The Quarry House is used for a variety of local activities, including meal service for seniors and community gatherings. Plans call for upgrading the kitchen to make it available for commercial purposes, such as Meals on Wheels and larger-scale events such as weddings.
City Clerk John Millard said the plan is to consult with the city engineer once Thurston County releases the funds, with the goal of creating a plan for how to best use the $361,000. The city engineer will also oversee the construction phase, including putting aspects out for bid and making sure state guidelines are followed.
“It’s likely, in my opinion, that the City Hall renovations get done before the Quarry House,” Millard said. “It’s just a matter of where the money comes from first. The money for the City Hall is a direct appropriation from the Legislature. I’ve already provided them with the information they need to develop the contractual agreement between the city and the Department of Commerce, to ensure the city uses the money for the intended purpose. Once that’s in place, they turn the money faucet on, and then I’ll look at my city engineer and say ‘design, bid, build.’”
The process of modernizing the infrastructure at the pool, such as the water filtration system and circulation pumps, is proving more onerous simply because there are few contractors qualified to do the sort of work required of a natural spring far deeper than the average public pool.
Tenino city officials are working with their counterparts from the Department of Housing and Urban Development, which funds the block grant program administered by Thurston County, to determine if they can initiate a no-bid process or some other way to spur the project along.

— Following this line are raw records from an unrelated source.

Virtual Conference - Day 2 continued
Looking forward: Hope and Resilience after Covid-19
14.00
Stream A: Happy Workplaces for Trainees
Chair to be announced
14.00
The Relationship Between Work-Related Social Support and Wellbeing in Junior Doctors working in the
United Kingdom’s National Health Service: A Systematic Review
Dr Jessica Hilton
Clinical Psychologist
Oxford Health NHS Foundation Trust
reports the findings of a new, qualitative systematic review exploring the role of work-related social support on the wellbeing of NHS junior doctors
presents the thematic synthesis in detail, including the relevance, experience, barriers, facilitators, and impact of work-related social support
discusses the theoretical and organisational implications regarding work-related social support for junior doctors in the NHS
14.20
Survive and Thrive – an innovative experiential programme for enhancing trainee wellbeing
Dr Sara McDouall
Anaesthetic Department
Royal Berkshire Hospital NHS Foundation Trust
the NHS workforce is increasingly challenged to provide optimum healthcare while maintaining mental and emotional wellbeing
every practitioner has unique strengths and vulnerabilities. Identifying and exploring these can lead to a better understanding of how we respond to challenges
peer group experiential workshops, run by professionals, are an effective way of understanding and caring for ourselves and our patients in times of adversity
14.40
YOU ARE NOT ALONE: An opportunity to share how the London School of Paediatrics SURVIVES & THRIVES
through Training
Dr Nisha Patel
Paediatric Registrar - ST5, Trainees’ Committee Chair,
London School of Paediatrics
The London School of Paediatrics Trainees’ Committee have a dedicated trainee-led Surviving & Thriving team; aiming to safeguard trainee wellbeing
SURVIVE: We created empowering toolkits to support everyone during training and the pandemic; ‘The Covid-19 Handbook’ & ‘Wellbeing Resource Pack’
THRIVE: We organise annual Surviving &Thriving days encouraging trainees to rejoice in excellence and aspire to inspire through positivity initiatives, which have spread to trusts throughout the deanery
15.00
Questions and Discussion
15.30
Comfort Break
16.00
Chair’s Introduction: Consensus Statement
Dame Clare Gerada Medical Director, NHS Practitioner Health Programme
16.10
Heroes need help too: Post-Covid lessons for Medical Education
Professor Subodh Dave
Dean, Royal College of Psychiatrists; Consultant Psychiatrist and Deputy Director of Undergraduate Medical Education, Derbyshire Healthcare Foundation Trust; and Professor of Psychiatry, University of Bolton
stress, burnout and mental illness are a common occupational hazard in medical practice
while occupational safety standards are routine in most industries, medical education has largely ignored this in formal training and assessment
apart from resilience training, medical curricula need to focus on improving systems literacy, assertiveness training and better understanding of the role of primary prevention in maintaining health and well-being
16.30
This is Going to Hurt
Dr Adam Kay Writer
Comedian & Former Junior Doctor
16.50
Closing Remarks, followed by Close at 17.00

“It’s not just a pool,” Fournier said. “One side of it is a natural lake, so we want to filter the water and treat it without using chemicals, through natural processes with the right bacteria and sand in the right places, while having oxygen diffused at the right places using compressors and pumps that are 100 feet underwater. … There aren’t many people in the country who would be doing it. It’s a pretty niche construction project.”